The mixed quality sheep sold to very erratic competition from trade and processor buyers, with the sale trend generally cheaper. Light weight 2 score ewes to processors sold on a par with last week, from $50-$88, averaging 295c/kg cwt. The heavy weight 3 score ewes were hardest hit by the erratic prices, selling from $77-$102 and averaging 313c/kg cwt. Heavy weight wethers were in demand and they lifted $6, selling from $92-$120 to average 341c/kg cwt. Heavy weight ram prices slipped $5-$26 to $64-$100.

Water and weather increase Muchea yarding

In WA on Tuesday at the Muchea saleyards, the agents yarded 8560 lambs, 1574 more than last week, and 7315 sheep, 620 more.

The NLRS said drying conditions and water shortages increased the yarding this week. Quality was mixed with some good trade lamb drafts and a reasonable supply of heavy mutton. Secondary and store drafts dominated, with large supplies of light lambs and solid supplies of light weight and conditioned ewes. Competition was variable with some buyers inactive at various times. Prices eased across most categories with only store lambs to feed holding firm.
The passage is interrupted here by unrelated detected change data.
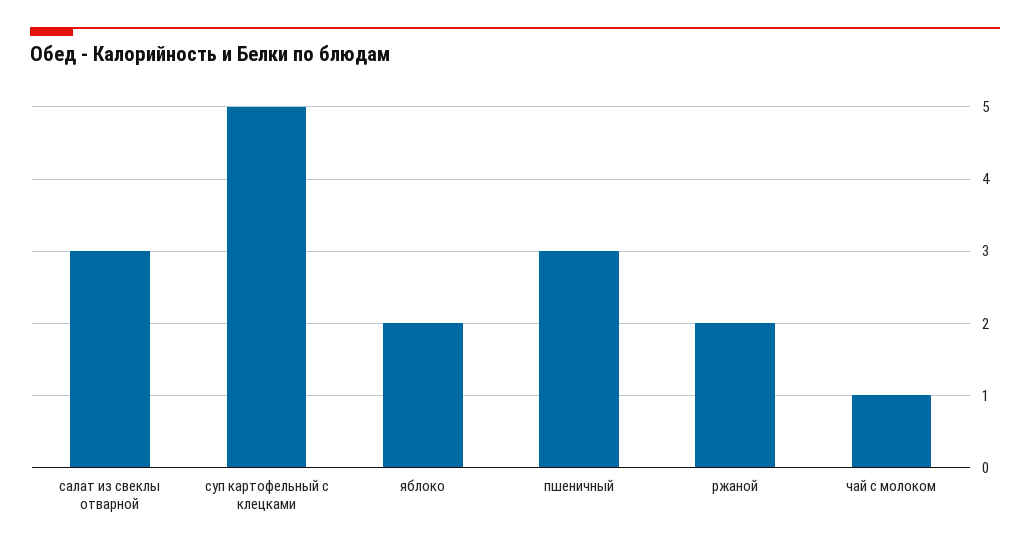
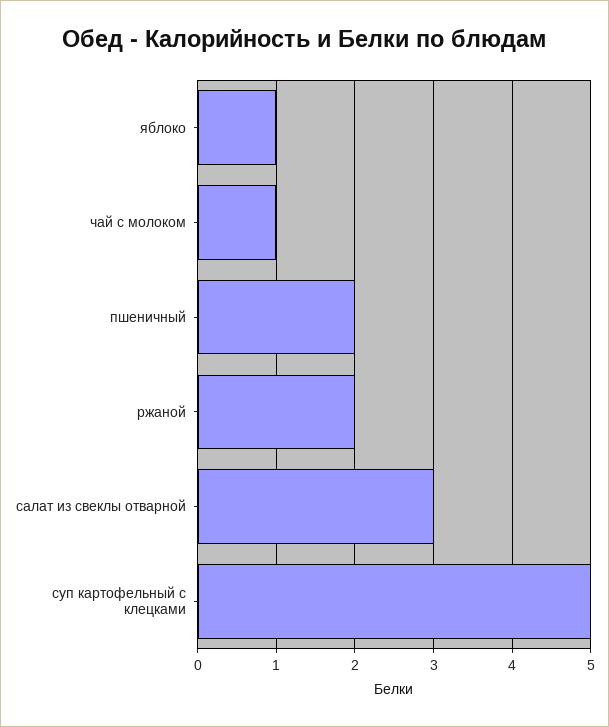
  {
    "салат из свеклы отварной": 3,
    "суп картофельный с клецками": 5,
-   "яблоко": 2,
+   "яблоко": 1,
-   "пшеничный": 3,
+   "пшеничный": 2,
    "ржаной": 2,
    "чай с молоком": 1
  }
Light store lambs to restockers made $30-$65, mostly $4 easier, including for Merino drafts. Light lamb to air freight processors eased $4, making $60-$90, while those to feeders sold firm, from $62-$90. Trade lambs made $83-$113 or close to 480c/kg cwt, around $4 easier. Heavy lambs sold from $104-$123 and were close to firm.

Ewe prices began the sale at easier prices but firmed as the sale progressed. Light ewes made $30-$60, with restockers active at the slightly easier prices. The 2 score mutton sold from $50-$81, back $2-$4, for a 290c/kg cwt average.

Better 3 and 4 score ewes, including heavy weight drafts, made $57-$88.50, back close to $6 and averaging near to 275c/kg cwt. Restockers paid up to $99 for long-wooled heavy ewes, with most restocker sales from $45-$75, including for young ewe hoggets.

Wether prices were easier with limited live export activity. Store wethers made $45-$75, back $3, with heavier drafts going mostly to processors for $70-$90 and close to firm. Ram sales remained similar, with ram lambs to $86.50, young rams to export or feed at $25-$78 and old rams to processors from $20-$45.